A, B, C und D sind Freunde und haben einige Gemeinsamkeiten. Sie sind türkischer Abstammung, leben in Stadtallendorf, haben Probleme mit Alkohol und zum Teil auch mit Drogen. Hinter ihnen liegen gebrochene schulische Biografien und vor ihnen eine gewisse Perspektivlosigkeit. Sie leben in den Tag hinein. Allein B hat eine abgeschlossene Berufsausbildung. B, C und D besaßen zur Tatzeit Schreckschusswaffen. Die Modelle Walther P 99, P 88 und P 22, wie D während der ersten Hauptverhandlung in dieser Strafsache vor Gericht präzise repetiert.

Die gestrige Verhandlung dreht sich um den 29-jährigen B, den 25-jährigen C und den 23-jährigen D, die ihre Taten schon während der ersten Hauptverhandlung gestanden haben. Der Haupttäter A wurde in einem abgetrennten Verfahren rechtskräftig zu einer Jugendstrafe verurteilt, die er inzwischen verbüßt hat. Er tritt gestern lediglich als Zeuge auf.
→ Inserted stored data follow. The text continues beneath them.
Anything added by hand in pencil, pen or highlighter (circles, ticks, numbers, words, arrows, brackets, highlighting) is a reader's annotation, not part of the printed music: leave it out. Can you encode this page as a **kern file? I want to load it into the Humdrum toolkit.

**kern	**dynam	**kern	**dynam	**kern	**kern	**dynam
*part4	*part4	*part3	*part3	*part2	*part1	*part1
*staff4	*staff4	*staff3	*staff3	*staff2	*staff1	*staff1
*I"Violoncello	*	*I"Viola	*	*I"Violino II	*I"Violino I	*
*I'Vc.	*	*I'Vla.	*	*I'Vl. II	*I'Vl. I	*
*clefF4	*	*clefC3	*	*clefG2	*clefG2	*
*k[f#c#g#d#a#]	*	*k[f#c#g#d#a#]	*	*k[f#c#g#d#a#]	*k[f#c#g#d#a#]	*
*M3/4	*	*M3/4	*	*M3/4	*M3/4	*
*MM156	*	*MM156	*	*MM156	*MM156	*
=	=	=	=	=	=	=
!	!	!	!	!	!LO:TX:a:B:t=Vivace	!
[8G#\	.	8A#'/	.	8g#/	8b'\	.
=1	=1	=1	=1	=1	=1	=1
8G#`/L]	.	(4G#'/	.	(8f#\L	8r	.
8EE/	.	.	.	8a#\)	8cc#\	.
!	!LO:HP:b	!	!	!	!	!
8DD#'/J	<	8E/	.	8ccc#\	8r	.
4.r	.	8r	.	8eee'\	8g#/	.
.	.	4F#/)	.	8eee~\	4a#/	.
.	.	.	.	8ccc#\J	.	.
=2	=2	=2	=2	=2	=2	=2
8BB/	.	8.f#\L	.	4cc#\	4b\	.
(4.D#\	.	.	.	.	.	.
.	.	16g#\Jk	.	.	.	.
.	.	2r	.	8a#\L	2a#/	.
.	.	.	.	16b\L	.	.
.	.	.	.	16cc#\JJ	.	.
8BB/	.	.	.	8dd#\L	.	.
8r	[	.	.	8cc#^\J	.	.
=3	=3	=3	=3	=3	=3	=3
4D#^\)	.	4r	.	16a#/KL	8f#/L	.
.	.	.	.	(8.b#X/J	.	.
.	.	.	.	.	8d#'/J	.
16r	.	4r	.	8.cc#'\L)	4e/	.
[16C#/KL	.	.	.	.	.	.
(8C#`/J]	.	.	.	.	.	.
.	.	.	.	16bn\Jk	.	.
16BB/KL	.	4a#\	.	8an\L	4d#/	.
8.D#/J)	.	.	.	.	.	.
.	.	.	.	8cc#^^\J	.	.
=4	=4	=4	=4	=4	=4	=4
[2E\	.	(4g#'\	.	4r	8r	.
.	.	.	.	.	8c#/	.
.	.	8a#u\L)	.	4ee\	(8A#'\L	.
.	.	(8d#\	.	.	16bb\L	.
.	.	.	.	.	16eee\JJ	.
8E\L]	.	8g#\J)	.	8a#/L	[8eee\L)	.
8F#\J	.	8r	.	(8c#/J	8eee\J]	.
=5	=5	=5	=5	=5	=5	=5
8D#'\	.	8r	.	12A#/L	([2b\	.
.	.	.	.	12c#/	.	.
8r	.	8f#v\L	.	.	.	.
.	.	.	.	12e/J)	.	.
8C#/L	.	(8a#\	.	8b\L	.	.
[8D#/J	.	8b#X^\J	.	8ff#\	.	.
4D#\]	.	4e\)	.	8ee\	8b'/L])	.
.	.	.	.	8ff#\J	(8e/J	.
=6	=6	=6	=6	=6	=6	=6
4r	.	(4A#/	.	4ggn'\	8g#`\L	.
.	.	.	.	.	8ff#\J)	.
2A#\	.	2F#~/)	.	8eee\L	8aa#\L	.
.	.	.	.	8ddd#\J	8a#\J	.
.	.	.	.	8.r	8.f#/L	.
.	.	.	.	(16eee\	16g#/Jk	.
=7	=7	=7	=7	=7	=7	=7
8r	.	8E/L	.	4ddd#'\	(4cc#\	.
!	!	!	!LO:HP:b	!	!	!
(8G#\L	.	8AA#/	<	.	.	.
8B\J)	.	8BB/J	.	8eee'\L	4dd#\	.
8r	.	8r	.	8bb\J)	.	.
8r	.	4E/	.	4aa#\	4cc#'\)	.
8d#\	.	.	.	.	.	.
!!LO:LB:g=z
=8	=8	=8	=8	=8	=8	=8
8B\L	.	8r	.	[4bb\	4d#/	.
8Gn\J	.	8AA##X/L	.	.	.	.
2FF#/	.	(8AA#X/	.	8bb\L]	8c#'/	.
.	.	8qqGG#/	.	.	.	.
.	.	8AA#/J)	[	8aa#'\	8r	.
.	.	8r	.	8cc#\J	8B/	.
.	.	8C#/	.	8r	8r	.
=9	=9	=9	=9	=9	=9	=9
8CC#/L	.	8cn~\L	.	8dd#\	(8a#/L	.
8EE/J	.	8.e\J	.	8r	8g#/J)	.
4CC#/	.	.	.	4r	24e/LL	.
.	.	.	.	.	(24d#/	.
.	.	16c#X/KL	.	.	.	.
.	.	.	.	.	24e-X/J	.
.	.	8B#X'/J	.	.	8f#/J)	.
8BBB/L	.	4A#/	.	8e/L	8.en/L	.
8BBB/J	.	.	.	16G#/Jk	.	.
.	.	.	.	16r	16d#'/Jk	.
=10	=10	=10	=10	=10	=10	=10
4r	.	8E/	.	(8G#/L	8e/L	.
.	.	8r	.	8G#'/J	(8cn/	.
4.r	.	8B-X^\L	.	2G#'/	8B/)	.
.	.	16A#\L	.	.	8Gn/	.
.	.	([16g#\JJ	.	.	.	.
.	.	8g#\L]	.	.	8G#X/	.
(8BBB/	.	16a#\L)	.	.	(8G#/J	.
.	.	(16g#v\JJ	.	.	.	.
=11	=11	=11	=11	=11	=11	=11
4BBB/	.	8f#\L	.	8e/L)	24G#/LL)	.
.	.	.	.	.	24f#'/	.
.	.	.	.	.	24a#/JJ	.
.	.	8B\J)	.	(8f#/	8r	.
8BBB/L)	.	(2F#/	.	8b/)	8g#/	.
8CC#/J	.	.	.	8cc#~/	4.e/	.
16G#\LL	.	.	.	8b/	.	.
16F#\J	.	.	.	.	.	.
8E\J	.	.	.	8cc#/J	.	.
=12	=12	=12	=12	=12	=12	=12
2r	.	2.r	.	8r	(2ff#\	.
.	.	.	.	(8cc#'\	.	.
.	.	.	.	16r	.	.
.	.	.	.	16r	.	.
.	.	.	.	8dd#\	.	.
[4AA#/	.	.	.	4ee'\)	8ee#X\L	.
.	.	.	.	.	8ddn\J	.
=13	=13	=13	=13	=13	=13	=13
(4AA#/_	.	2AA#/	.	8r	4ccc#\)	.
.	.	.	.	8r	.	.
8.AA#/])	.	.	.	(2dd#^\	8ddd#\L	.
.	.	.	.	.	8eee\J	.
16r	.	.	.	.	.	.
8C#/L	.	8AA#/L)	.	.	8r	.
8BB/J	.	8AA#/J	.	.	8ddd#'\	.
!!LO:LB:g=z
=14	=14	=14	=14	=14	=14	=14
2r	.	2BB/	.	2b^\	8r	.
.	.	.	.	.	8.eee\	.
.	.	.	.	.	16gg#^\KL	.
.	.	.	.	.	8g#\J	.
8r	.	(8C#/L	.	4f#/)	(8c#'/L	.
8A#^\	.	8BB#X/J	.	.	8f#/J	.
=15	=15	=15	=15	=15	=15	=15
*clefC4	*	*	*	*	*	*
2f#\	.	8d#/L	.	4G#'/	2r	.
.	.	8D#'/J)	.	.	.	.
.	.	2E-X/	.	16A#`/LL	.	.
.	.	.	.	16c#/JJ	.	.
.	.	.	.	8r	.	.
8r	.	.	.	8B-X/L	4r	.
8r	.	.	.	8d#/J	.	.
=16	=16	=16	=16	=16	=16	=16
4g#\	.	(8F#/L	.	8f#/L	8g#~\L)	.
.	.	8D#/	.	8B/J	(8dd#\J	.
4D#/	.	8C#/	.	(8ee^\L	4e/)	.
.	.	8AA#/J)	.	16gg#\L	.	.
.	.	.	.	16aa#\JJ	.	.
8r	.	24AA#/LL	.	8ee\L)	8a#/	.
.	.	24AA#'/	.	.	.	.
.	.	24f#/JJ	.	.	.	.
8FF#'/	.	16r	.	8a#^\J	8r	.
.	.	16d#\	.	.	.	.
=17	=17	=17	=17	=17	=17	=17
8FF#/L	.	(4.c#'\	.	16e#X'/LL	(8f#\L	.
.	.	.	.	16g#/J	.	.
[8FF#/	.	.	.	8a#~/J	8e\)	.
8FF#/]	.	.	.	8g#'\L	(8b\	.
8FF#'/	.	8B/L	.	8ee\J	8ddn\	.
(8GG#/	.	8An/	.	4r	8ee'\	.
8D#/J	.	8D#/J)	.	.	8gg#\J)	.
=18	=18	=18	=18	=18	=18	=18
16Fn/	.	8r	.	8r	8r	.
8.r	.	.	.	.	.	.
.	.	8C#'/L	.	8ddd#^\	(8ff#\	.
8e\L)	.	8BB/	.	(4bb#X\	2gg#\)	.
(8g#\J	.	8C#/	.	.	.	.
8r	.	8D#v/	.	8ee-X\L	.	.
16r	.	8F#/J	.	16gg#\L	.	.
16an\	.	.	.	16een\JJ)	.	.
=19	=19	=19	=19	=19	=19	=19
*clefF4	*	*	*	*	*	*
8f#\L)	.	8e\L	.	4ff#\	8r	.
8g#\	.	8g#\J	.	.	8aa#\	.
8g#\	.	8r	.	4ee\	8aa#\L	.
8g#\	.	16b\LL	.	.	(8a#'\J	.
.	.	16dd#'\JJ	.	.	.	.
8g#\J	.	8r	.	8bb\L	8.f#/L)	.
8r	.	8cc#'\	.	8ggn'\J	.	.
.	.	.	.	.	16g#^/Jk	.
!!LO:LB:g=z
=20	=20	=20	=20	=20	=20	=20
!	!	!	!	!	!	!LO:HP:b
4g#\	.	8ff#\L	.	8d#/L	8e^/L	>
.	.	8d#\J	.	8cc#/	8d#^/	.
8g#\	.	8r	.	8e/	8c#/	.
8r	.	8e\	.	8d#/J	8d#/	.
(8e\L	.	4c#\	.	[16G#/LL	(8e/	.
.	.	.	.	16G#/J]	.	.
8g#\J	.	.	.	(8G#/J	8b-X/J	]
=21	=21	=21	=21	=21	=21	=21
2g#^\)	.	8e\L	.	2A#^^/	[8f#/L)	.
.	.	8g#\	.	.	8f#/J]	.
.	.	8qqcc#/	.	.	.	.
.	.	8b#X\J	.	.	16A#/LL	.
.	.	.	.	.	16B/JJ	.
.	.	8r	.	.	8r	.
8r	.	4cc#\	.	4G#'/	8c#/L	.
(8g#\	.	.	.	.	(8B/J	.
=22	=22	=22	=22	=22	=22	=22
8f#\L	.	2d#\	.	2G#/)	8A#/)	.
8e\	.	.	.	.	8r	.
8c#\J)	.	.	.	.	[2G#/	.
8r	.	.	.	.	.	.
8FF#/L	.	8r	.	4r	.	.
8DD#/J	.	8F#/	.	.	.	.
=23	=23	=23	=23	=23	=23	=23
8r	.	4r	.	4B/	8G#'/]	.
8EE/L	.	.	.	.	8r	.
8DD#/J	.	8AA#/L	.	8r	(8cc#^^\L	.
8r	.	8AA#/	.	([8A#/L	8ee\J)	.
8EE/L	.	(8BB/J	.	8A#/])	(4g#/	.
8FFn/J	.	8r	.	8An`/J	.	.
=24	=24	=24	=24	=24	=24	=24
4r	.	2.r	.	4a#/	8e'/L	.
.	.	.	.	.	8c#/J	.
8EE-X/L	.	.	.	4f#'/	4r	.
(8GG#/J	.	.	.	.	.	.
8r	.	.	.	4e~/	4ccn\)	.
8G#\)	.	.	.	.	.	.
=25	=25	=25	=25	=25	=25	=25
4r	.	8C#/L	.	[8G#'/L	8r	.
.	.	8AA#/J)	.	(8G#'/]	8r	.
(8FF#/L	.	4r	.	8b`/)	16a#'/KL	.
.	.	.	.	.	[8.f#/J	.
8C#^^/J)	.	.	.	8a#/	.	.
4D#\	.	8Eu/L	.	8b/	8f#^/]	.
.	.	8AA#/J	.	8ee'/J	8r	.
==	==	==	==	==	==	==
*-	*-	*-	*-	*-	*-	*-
Vor allem für den mit einem dutzend Vorstrafen belasteten B steht viel auf dem Spiel. Er wird aus der JVA Kassel vorgeführt, wo er bis zum 18. Januar 2020 Reststrafen abzusitzen hat. Dazu komm noch die Freiheitsstrafe von sechs Jahren, die die 3. Strafkammer im Oktober 2014 unter Einbeziehung zweier weiterer Urteile des Marburger Landgerichts und des Kirchhainer Amtsgerichts gegen B wegen räuberischer Erpressung in einem besonders schweren Fall und wegen versuchter räuberischer Erpressung verhängt hat. C und D wurden wegen Beihilfe jeweils zu einer Freiheitsstrafe beziehungsweise Jugendstrafe auf Bewährung verurteilt.

Zentrale Frage: War die Pistole geladen?

Für die gestrige Hauptverhandlung gibt der BGH B und dessen Verteidiger einen gewichtigen Hebel mit. Die Kammer soll laut BGH prüfen, ob die eingesetzte Pistole im Sinne des Gesetzes tatsächlich eine Waffe ist. Merkmal für eine Schreckschusspistole: Sie muss geladen und funktionsfähig sein.

B sagt aus, dass die Waffe nicht geladen gewesen sei. Man könne A keine geladene Waffe übergeben, sagt er und setzt sich damit in Widerspruch zu seiner Aussage vor der Polizei am 14. April 2013, als er auf ganzer Linie reinen Tisch machte und mit seinen Aussagen half, 18 Straftaten im Ostkreis aufzuklären.

A sagt im Zeugenstand, dass er die Waffe mit einer Knallkugel geladen habe, weiß aber nicht, wer ihm diese gegeben hat. Während seines Prozesses hatte er angegeben, von B eine geladene Waffe erhalten zu haben. Die Wirksamkeit der WaltherP 22 beschreibt ein Polizist, der früher Schießausbilder für Spezialkommandos der hessischen Polizei war. Die Waffe sei geeignet, schwerste Verletzungen bis hin zum Tod hervorzurufen, sagt der Fachmann. Ein weiterer Beamter bestätigt die Angaben Bs zur Munitionierung der Waffe. Solche Details würden wörtlich protokolliert, sagt er.

Kammer: Waffe war geladen und funktionstüchtig

Der Kammer reicht das, um B erneut wegen räuberischer Erpressung in einem besonders schweren Fall zu verurteilen. „Die Kammer hat keinen Zweifel daran, dass die Waffe geladen und funktionstüchtig war“, sagt Gernot Christ. Die Gesamtstrafe für die vollendete und versuchte räuberische Erpressung unter Einbeziehung des Kirchhainer und des Marburger Urteils: vier Jahre und neun Monate. Strafmildernd wertet die Kammer die Aussagebereitschaft Bs und die lange Verfahrensdauer.

D kommt mit einer richterlichen Ermahnung davon. D hätte nicht zu einer Jugendstrafe verurteilt werden dürfen, da Voraussetzungen wie schädliche Neigungen und die Schwere der Schuld fehlten. Bewährungshilfe und Jugendgerichtshilfe hatten D und C, die sich beide in der Berufsausbildung befinden, eine gute Entwicklung bescheinigt. Die Bewährungsstrafe für C wurde von zwei Jahren auf ein Jahr und neun Monate reduziert.

Das Urteil ist noch nicht rechtskräftig.